Durante muito tempo, falamos de integridade quase sempre a partir do que não deve ser feito: “não aceite vantagem indevida”, “não pratique assédio”, “não se envolva em conflito de interesses”, “não use bens da organização para fins particulares”, “não fraude”, “não corrompa”, “denuncie”.

Tudo isso é necessário. Organizações precisam ter regras claras, canais seguros, controles efetivos e responsabilização. Nenhuma cultura de integridade se sustenta quando o erro é ignorado.

Mas há uma questão: quando falamos de integridade apenas pela linguagem do erro, do medo e da punição, que imagem estamos formando na mente das pessoas?

Talvez estejamos tentando construir confiança usando uma linguagem que reforça a desconfiança.

A comunicação não é neutra. Ela educa, direciona atenção e ajuda as pessoas a entenderem o que é valorizado, esperado ou rejeitado.

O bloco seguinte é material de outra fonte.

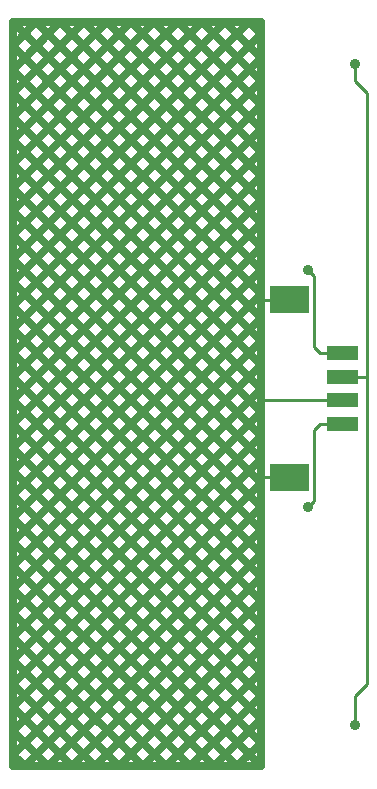
<source format=gbr>
G04 start of page 2 for group 0 idx 0 *
G04 Title: QT-Slider Large, top *
G04 Creator: pcb 1.99z *
G04 CreationDate: Sat 07 Feb 2015 05:56:42 PM GMT UTC *
G04 For: tgack *
G04 Format: Gerber/RS-274X *
G04 PCB-Dimensions (mil): 1259.84 2598.43 *
G04 PCB-Coordinate-Origin: lower left *
%MOIN*%
%FSLAX25Y25*%
%LNTOP*%
%ADD16C,0.0200*%
%ADD15C,0.0360*%
%ADD14R,0.0472X0.0472*%
%ADD13R,0.0906X0.0906*%
%ADD12C,0.0100*%
%ADD11C,0.0250*%
G54D11*X3937Y114173D02*X86614Y196850D01*
X3937Y106299D02*X86614Y188976D01*
X3937Y98425D02*X86614Y181102D01*
X3937Y177165D02*X86614Y94488D01*
X3937Y192913D02*X86614Y110236D01*
X3937Y185039D02*X86614Y102362D01*
G54D12*X96457Y104331D02*X86614D01*
X96457Y163386D02*X86614D01*
X104331Y120079D02*Y96457D01*
X102362Y94488D01*
X104331Y147638D02*Y171260D01*
X102362Y173228D01*
G54D11*X3937Y66929D02*X86614Y149606D01*
X3937Y59055D02*X86614Y141732D01*
X3937Y145669D02*X86614Y62992D01*
X3937Y51181D02*X86614Y133858D01*
X3937Y43307D02*X86614Y125984D01*
X3937Y137795D02*X86614Y55118D01*
X3937Y129921D02*X86614Y47244D01*
X3937Y35433D02*X86614Y118110D01*
X3937Y27559D02*X86614Y110236D01*
X3937Y122047D02*X86614Y39370D01*
X3937Y114173D02*X86614Y31496D01*
X3937Y19685D02*X86614Y102362D01*
X3937Y106299D02*X86614Y23622D01*
X3937Y98425D02*X86614Y15748D01*
X3937Y11811D02*X86614Y94488D01*
X7874Y7874D02*X86614Y86614D01*
X15748Y7874D02*X86614Y78740D01*
X3937Y90551D02*X86614Y7874D01*
X3937Y11811D02*X7874Y7874D01*
X3937D02*X86614D01*
X23622D02*X86614Y70866D01*
X31496Y7874D02*X86614Y62992D01*
X39370Y7874D02*X86614Y55118D01*
X47244Y7874D02*X86614Y47244D01*
X55118Y7874D02*X86614Y39370D01*
X62992Y7874D02*X86614Y31496D01*
X70866Y7874D02*X86614Y23622D01*
X78740Y7874D02*X86614Y15748D01*
G54D12*X118110Y21654D02*Y31496D01*
X122047Y35433D01*
G54D11*X3937Y82677D02*X78740Y7874D01*
X3937Y74803D02*X70866Y7874D01*
X3937Y66929D02*X62992Y7874D01*
X3937Y59055D02*X55118Y7874D01*
X3937Y51181D02*X47244Y7874D01*
X3937Y43307D02*X39370Y7874D01*
X3937Y35433D02*X31496Y7874D01*
X3937Y27559D02*X23622Y7874D01*
X3937Y19685D02*X15748Y7874D01*
X3937Y90551D02*X86614Y173228D01*
X3937Y82677D02*X86614Y165354D01*
X3937Y74803D02*X86614Y157480D01*
X3937Y169291D02*X86614Y86614D01*
X3937Y161417D02*X86614Y78740D01*
X3937Y153543D02*X86614Y70866D01*
X3937Y255906D02*Y7874D01*
X86614D02*Y255906D01*
X3937D01*
G54D12*X122047Y35433D02*Y232283D01*
X118110Y236220D01*
Y242126D01*
X122047Y137795D02*X114173D01*
Y129921D02*X86614D01*
G54D11*X3937Y169291D02*X86614Y251969D01*
X3937Y161417D02*X86614Y244094D01*
X3937Y153543D02*X86614Y236220D01*
X3937Y248031D02*X86614Y165354D01*
X3937Y240157D02*X86614Y157480D01*
X3937Y145669D02*X86614Y228346D01*
X3937Y137795D02*X86614Y220472D01*
X3937Y224409D02*X86614Y141732D01*
X3937Y255906D02*X86614Y173228D01*
X3937Y232283D02*X86614Y149606D01*
X3937Y129921D02*X86614Y212598D01*
X3937Y122047D02*X86614Y204724D01*
X3937Y216535D02*X86614Y133858D01*
X3937Y208661D02*X86614Y125984D01*
X3937Y200787D02*X86614Y118110D01*
G54D12*X114173Y122047D02*X106299D01*
X104331Y120079D01*
X114173Y145669D02*X106299D01*
X104331Y147638D01*
G54D11*X3937Y224409D02*X35433Y255906D01*
X3937Y216535D02*X43307Y255906D01*
X51181D02*X3937Y208661D01*
Y200787D02*X59055Y255906D01*
X3937Y248031D02*X11811Y255906D01*
X3937Y240157D02*X19685Y255906D01*
X27559D02*X3937Y232283D01*
X66929Y255906D02*X3937Y192913D01*
Y185039D02*X74803Y255906D01*
X82677D02*X3937Y177165D01*
X19685Y255906D02*X86614Y188976D01*
X11811Y255906D02*X86614Y181102D01*
X82677Y255906D02*X86614Y251969D01*
X74803Y255906D02*X86614Y244094D01*
X66929Y255906D02*X86614Y236220D01*
X59055Y255906D02*X86614Y228346D01*
X51181Y255906D02*X86614Y220472D01*
X43307Y255906D02*X86614Y212598D01*
X35433Y255906D02*X86614Y204724D01*
X27559Y255906D02*X86614Y196850D01*
G54D13*X94292Y104252D02*X98229D01*
X94292Y163464D02*X98229D01*
G54D14*X111024Y122047D02*X116536D01*
X111024Y129921D02*X116536D01*
X111024Y137795D02*X116536D01*
X111024Y145669D02*X116536D01*
G54D15*X118110Y21654D03*
Y242126D03*
X102362Y94488D03*
Y173228D03*
G54D16*M02*

</source>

No livro “O Jeito Harvard de Ser Feliz”, Shawn Achor menciona a chamada Síndrome da Faculdade de Medicina. Segundo ele, “no primeiro ano de faculdade de medicina, quando os alunos aprendem todas as doenças e sintomas que podem acometer uma pessoa, muitos médicos aspirantes de repente se convencem de que são vítimas de todas elas”.

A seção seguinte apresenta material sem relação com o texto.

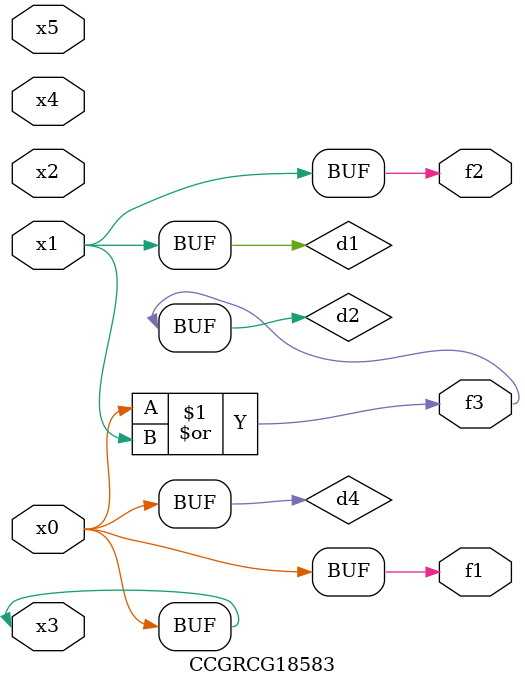
<source format=v>
module CCGRCG18583(
	input x0, x1, x2, x3, x4, x5,
	output f1, f2, f3
);

	wire d1, d2, d3, d4;

	and (d1, x1);
	or (d2, x0, x1);
	nand (d3, x0, x5);
	buf (d4, x0, x3);
	assign f1 = d4;
	assign f2 = d1;
	assign f3 = d2;
endmodule

</source>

A provocação é simples: aquilo que recebe a atenção repetida passa a ocupar mais espaço no nosso imaginário e, pouco a pouco, molda a forma como interpretamos a realidade.

O próprio Achor resume essa ideia ao afirmar que “o objeto ao qual dedicamos nosso tempo e focamos nossa energia mental pode de fato se transformar na nossa realidade”.

Esse raciocínio ilumina um desafio dos programas de integridade.

Quando uma organização fala o tempo todo de corrupção, fraude, assédio, punição e denúncia, pode transmitir uma mensagem não intencional: a de que aquele ambiente é naturalmente perigoso, moralmente frágil e suspeito.

Não se trata de deixar de falar sobre esses temas. Fraudes existem. Assédios existem. Conflitos de interesse e corrupção existem. E precisam ser enfrentados com seriedade.

O ponto é outro: esses temas não podem ser o único centro simbólico da comunicação de integridade.

Integridade também precisa comunicar o que se espera das pessoas: confiança, respeito, cuidado, responsabilidade, transparência, justiça, cooperação e serviço bem-feito. Precisa mostrar a conduta desejada, não apenas a proibida.

Há diferença entre dizer “não pratique conflito de interesses” e dizer “tome decisões colocando o interesse coletivo acima do interesse pessoal”. A primeira forma comunica proibição. A segunda comunica padrão de conduta.

Culturas fortes não são construídas apenas pelo medo do que não pode ser feito. São construídas também pela clareza do que deve ser vivido.

Talvez, por isso, tantas pessoas não se engajem. Ninguém se engaja profundamente com uma cultura que só aparece para proibir, ameaçar e punir.

A comunicação de integridade precisa deixar de ser apenas uma campanha contra o erro e passar a ser uma campanha a favor do acerto e da confiança.

No fim, a integridade não se consolida apenas quando as pessoas temem errar. Ela se consolida quando as pessoas compreendem, desejam e praticam o certo.

Por isso, antes da próxima campanha, vale perguntar: estamos comunicando apenas o que queremos evitar ou também a organização que queremos construir?